(Dataset entries)
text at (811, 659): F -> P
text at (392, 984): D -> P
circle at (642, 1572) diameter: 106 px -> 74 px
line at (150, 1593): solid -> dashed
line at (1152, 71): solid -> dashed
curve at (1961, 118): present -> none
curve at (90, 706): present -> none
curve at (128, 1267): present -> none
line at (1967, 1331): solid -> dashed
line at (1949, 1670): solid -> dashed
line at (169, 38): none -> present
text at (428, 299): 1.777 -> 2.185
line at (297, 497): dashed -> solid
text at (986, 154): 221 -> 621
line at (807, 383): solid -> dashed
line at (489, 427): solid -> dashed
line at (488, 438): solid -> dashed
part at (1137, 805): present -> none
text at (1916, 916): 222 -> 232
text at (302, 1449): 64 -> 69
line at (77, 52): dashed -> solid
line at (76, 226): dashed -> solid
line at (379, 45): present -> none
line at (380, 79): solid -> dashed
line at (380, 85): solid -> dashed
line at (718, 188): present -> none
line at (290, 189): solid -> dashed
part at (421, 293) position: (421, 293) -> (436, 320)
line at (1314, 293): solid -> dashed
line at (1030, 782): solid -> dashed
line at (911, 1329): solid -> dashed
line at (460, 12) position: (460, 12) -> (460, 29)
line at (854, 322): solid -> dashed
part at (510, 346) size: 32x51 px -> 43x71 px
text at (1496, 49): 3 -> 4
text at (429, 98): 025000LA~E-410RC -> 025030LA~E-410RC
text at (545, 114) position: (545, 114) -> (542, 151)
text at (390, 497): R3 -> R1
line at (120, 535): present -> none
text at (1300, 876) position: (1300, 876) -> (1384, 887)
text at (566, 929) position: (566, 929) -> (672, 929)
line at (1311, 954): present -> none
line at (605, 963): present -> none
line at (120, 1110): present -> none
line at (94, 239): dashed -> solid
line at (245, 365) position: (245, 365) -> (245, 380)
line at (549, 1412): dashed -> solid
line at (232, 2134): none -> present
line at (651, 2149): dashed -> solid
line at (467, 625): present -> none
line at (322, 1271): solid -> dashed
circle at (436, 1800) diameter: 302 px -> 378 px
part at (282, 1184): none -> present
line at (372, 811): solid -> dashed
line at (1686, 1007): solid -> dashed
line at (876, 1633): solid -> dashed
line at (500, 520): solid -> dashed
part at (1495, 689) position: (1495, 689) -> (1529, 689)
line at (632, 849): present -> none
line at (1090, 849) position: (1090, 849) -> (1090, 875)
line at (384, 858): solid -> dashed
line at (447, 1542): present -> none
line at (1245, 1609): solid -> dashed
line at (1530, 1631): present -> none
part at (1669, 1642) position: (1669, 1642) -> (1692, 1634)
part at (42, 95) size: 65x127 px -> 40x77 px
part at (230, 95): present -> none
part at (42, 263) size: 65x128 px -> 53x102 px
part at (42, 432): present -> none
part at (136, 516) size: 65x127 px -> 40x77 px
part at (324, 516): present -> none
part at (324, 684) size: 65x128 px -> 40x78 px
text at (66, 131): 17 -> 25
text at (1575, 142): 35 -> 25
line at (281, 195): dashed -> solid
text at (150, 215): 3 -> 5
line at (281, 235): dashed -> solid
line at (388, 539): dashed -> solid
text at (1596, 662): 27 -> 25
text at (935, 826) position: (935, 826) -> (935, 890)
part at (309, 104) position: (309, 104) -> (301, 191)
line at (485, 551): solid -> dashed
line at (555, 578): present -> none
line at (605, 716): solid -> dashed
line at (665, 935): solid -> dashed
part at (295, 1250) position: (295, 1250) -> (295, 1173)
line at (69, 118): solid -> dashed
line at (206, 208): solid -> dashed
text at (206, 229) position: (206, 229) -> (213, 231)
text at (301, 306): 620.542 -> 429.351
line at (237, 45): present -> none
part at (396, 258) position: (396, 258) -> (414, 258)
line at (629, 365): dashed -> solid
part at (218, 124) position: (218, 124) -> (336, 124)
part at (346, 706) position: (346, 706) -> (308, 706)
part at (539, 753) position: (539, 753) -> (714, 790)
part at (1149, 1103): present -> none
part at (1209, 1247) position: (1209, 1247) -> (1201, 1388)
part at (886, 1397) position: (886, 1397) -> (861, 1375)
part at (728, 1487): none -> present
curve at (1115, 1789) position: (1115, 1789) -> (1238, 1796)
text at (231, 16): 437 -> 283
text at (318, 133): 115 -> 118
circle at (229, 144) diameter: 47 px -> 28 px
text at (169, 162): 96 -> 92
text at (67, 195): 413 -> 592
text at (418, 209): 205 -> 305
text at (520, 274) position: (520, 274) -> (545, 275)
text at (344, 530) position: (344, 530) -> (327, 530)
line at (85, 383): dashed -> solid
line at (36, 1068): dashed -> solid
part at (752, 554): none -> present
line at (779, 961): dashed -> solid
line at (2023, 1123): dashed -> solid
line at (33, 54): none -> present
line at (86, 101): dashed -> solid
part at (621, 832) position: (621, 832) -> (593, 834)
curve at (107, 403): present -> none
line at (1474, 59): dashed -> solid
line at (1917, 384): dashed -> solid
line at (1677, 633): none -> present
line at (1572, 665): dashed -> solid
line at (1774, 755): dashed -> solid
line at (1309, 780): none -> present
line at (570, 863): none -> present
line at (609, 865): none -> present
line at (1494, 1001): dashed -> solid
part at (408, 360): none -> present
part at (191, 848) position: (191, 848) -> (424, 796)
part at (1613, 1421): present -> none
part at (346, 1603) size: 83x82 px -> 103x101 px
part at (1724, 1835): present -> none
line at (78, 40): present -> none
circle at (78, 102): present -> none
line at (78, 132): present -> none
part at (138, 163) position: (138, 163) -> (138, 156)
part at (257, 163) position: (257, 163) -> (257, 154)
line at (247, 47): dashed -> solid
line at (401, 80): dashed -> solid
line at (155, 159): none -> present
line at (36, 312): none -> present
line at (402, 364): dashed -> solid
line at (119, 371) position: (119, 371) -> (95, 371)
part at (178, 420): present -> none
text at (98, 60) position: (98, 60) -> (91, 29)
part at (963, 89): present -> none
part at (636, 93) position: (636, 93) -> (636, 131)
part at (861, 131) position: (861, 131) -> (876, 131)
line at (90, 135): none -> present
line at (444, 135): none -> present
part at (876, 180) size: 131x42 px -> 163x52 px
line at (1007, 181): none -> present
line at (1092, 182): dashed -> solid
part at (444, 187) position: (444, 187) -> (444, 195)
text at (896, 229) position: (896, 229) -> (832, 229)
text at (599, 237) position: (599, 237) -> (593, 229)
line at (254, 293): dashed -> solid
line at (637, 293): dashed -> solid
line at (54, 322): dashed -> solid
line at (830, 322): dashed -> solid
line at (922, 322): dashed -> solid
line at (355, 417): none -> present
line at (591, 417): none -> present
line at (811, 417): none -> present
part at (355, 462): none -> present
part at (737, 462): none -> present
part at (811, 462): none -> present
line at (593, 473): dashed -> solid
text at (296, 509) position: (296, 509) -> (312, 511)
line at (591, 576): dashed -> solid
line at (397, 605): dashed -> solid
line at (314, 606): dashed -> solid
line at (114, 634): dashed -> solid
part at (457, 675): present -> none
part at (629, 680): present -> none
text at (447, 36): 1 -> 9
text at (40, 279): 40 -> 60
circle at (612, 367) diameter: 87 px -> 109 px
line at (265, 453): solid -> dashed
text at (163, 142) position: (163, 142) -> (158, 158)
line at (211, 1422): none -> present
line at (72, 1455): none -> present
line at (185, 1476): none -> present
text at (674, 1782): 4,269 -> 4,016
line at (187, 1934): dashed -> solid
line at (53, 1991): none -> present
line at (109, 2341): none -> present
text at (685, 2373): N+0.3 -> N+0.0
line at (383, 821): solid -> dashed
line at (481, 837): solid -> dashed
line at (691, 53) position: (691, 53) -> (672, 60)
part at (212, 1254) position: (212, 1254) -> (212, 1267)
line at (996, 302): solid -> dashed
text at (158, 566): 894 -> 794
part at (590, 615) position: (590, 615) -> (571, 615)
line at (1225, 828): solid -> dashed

→ Task description
Express the data as a JSON list of strings, one string per line with blank lines omitted, starting from the first line of the data and going on through the line with "curve at (128, 1267): present -> none".

→ Full response
[
  "text at (811, 659): F -> P",
  "text at (392, 984): D -> P",
  "circle at (642, 1572) diameter: 106 px -> 74 px",
  "line at (150, 1593): solid -> dashed",
  "line at (1152, 71): solid -> dashed",
  "curve at (1961, 118): present -> none",
  "curve at (90, 706): present -> none",
  "curve at (128, 1267): present -> none"
]